Top of Materials provided

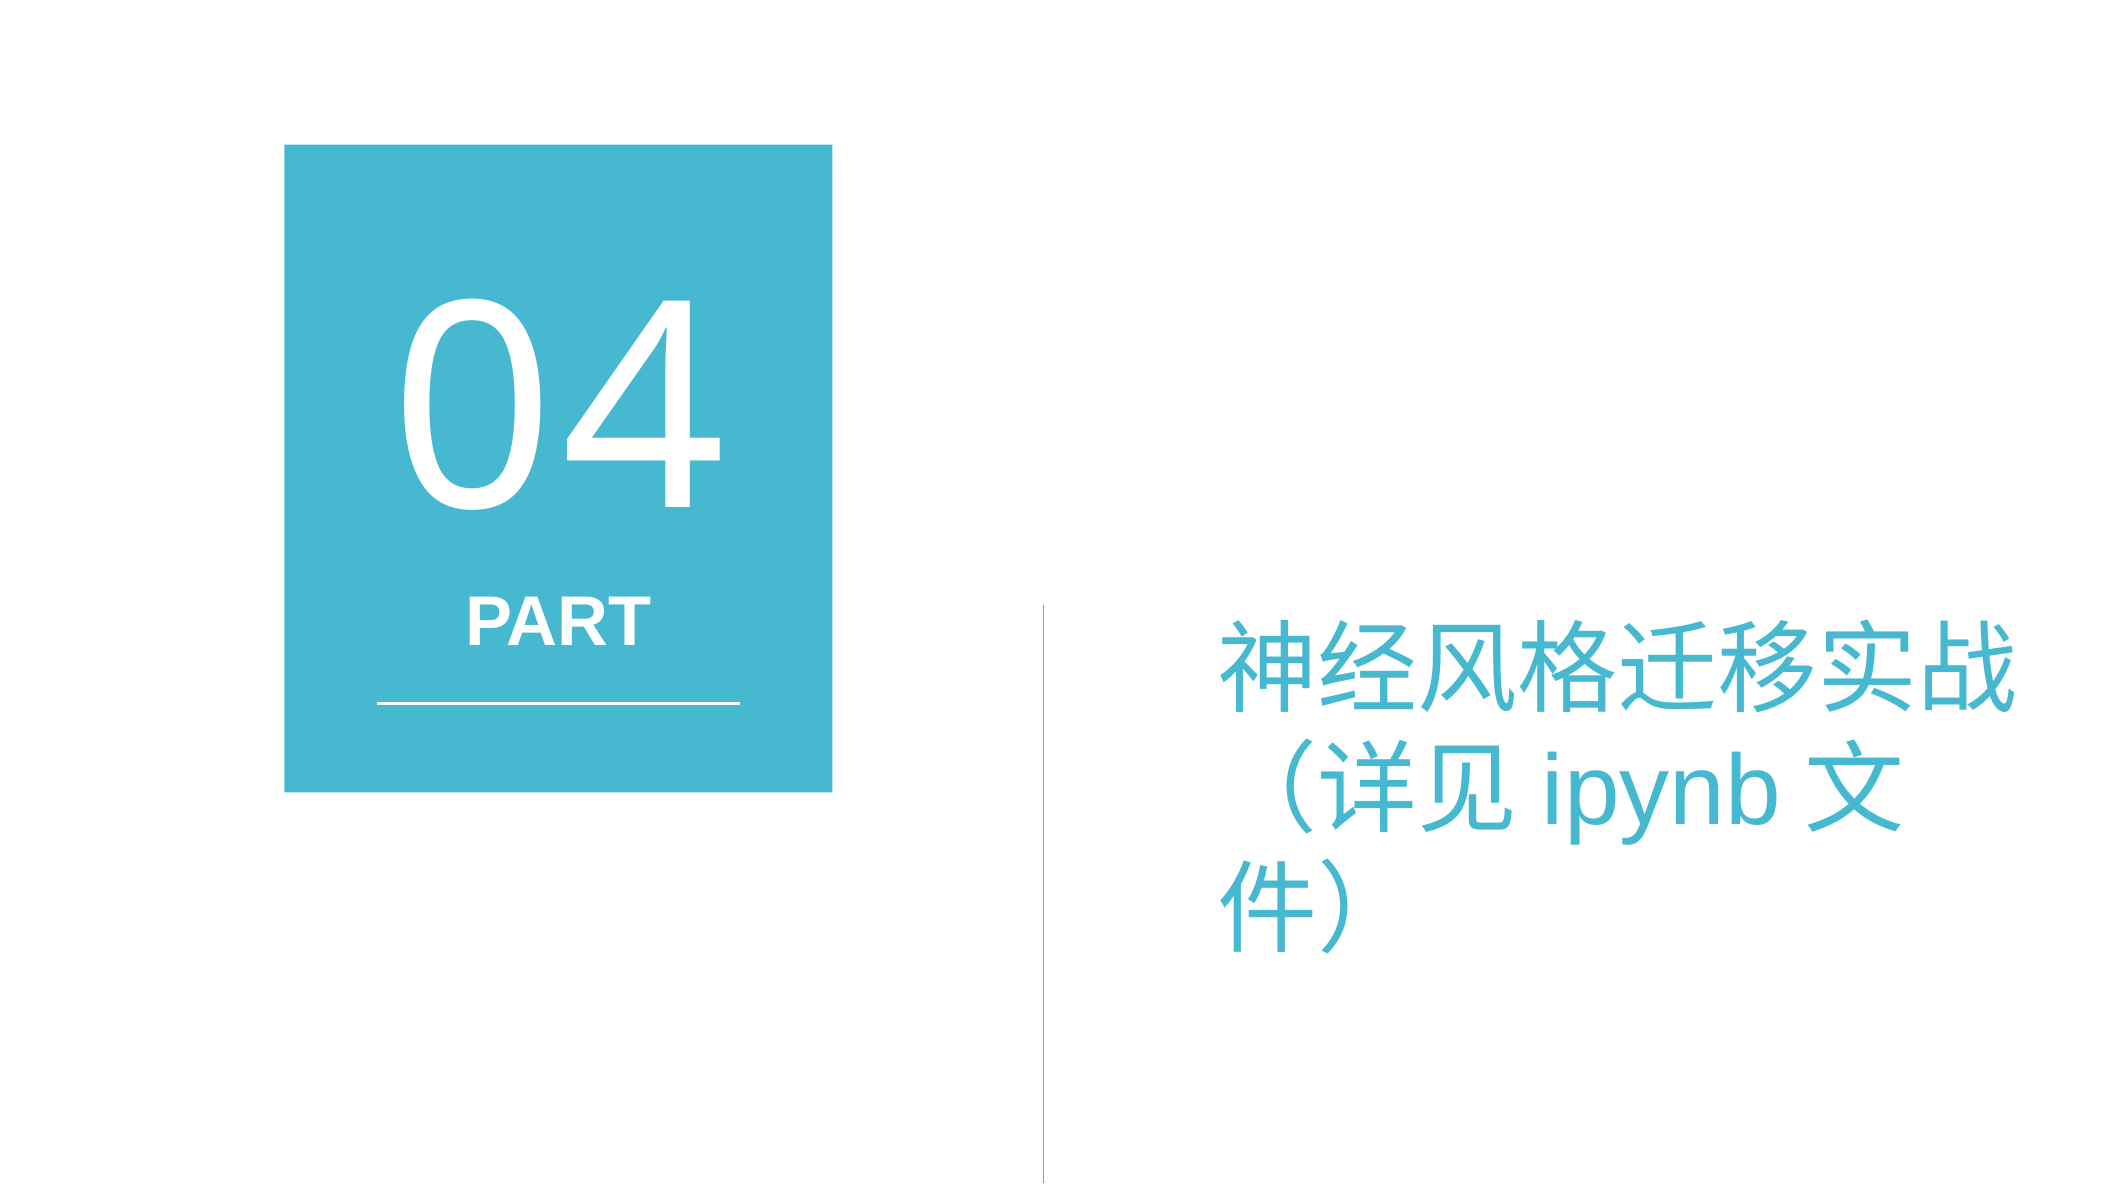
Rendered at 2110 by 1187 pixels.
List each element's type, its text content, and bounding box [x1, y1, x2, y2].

Bottom of Materials provided
Top of Materials provided

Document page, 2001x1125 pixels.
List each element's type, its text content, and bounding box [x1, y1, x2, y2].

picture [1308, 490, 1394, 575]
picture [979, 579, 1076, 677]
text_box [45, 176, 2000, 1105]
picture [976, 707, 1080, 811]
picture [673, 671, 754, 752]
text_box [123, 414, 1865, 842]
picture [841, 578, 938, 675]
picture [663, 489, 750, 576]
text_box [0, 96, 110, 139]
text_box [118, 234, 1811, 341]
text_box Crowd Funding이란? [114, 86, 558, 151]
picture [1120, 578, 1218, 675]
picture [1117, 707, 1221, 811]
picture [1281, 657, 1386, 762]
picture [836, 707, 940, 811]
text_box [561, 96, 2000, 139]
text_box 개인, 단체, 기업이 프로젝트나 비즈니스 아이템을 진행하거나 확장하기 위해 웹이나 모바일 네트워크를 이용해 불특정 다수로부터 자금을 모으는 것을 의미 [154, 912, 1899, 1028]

Bottom of Materials provided

= Problem requirements =
For every line in the entries above that contains "pixels", add one to a count, and give that number by itself.

= Solution for this problem =
2